Physical Effects Affecting Design

Performing mixed-signal verification at various levels is creating a mind-bending challenge.


With the increase in analog content in today’s designs, the industry is facing a real challenge in terms of how to perform mixed-signal verification at the functional level, at the SPICE level and down to physical implementation of the DRC rules.

Joseph Davis, product manager for Calibre interactive and integration products at Mentor Graphics, explained there are three things driving what’s happening in the need for tools in this area.

First are non-ideality or systematic effects. “There is a SPICE model that is supposed to capture all of the functionality of the transistor, but with the leading-edge technologies they’ve had to deal with additional effects that are relative to how the transistor is laid out in the design,” he explained. “It used to be that you’d draw a length and width, and you were good – you had a SPICE model.”

Now other things must be considered, as well, such as how close is it to the next device, how close is it to the well (well-proximity effects), stress effects—and these are not captured directly in the SPICE model. The layout must be done first, with the effects then calculated by the LVS tool. These are referred to as layout-dependent effects.

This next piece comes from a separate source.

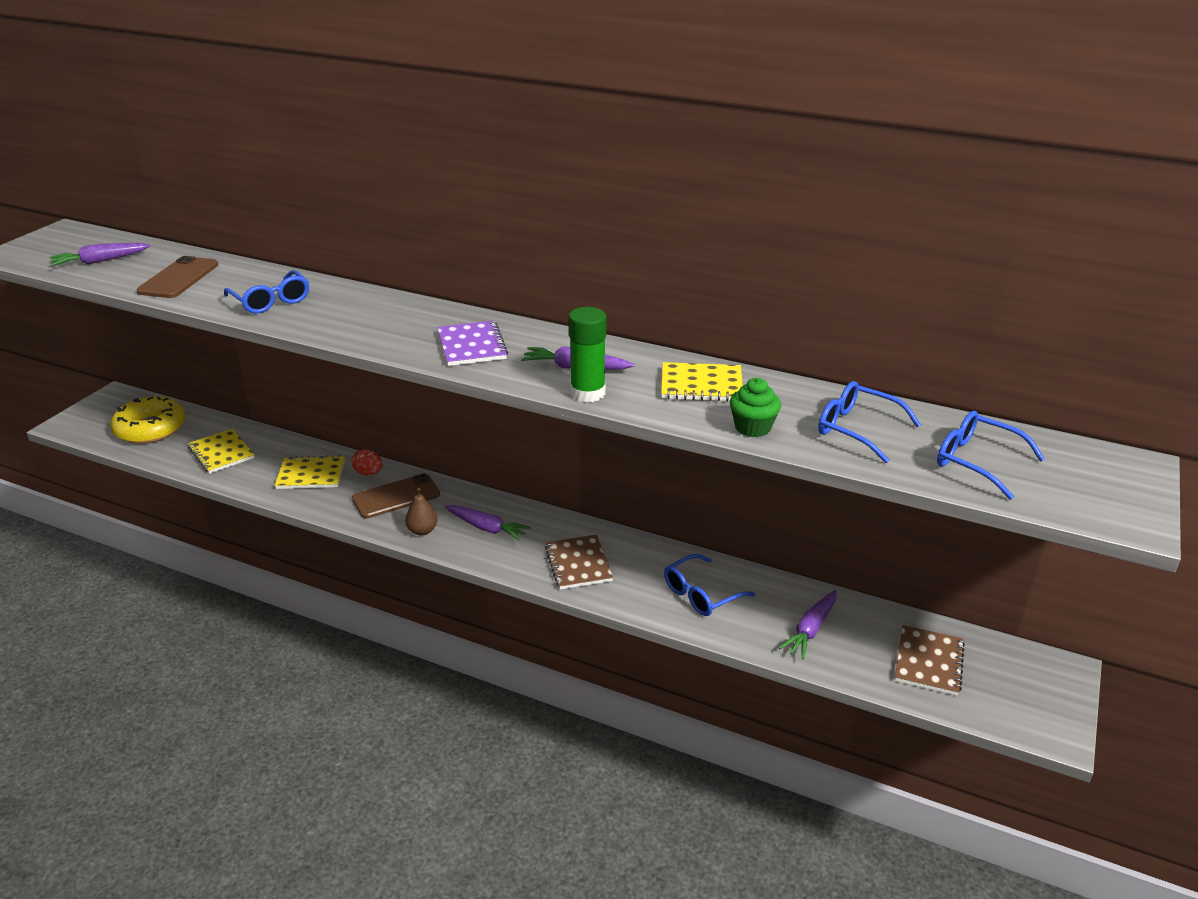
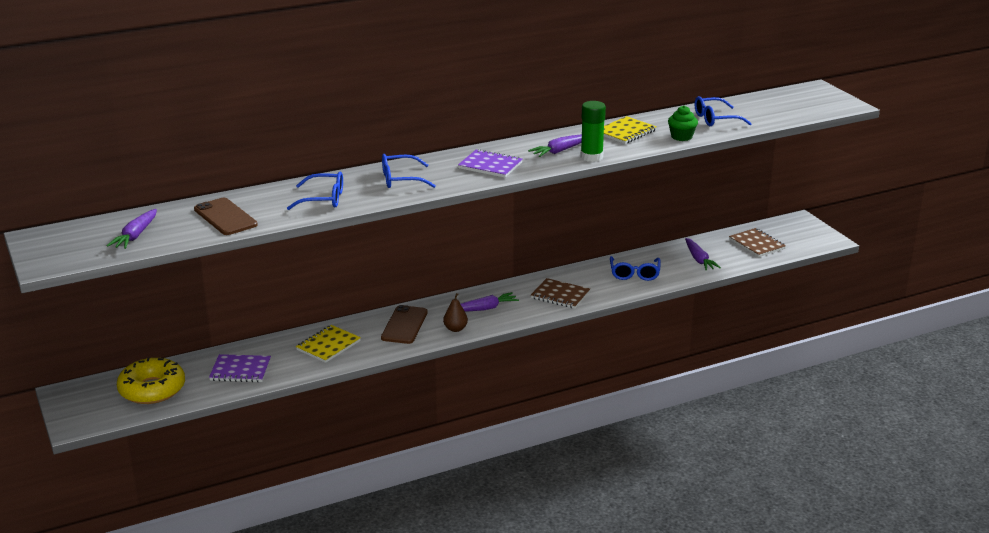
camera: 50 degrees left, 5 degrees down
(221, 453) = (240, 370): yellow notebook -> purple notebook
(368, 473) = (361, 325): red egg -> none
(976, 461) = (773, 110): blue glasses -> blue glasses (401, 179)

Next are true random effects because they imply a true variability component, which is the other side of it. “True variability—statistical variability due to variations in the fab like stress effects, litho effects, planarity effects, dopant fluctuations—that’s true variability,” Davis explained. “And that gets worse as you scale down in terms of the percentage of impact. The true variability is where you get into tools where you are looking at Monte Carlo simulations or some other way of trying to capture the impact of the random variation on the functionality of what you can expect for the chip. You guard band and so forth. And that becomes corners. In the digital world you have models for this with statistical timing analysis, but someone has to the do the characterization up front with the statistical analysis of the standard cells. How did you lay them out to account for all of the systematic effects? If you don’t take into account the systematic effects and the random effects, your circuit is not going function as you expect over the range of foundry performance.”

Also impacting the design are complexity effects. “The move to multiple voltage islands, multiple Vts, and multiple VDDs in digital designs, introduces a huge amount of complexity even in the schematic design—the architecture of the chip—when you get to implementing it, there are all these controls you have to have in place. You can’t have a single circuit that goes from low Vt to high Vt. You’ve got to have a buffer. Same thing with VDDs. Did you put it in there? In the past, there were not tools to do this kind of checking,” he added.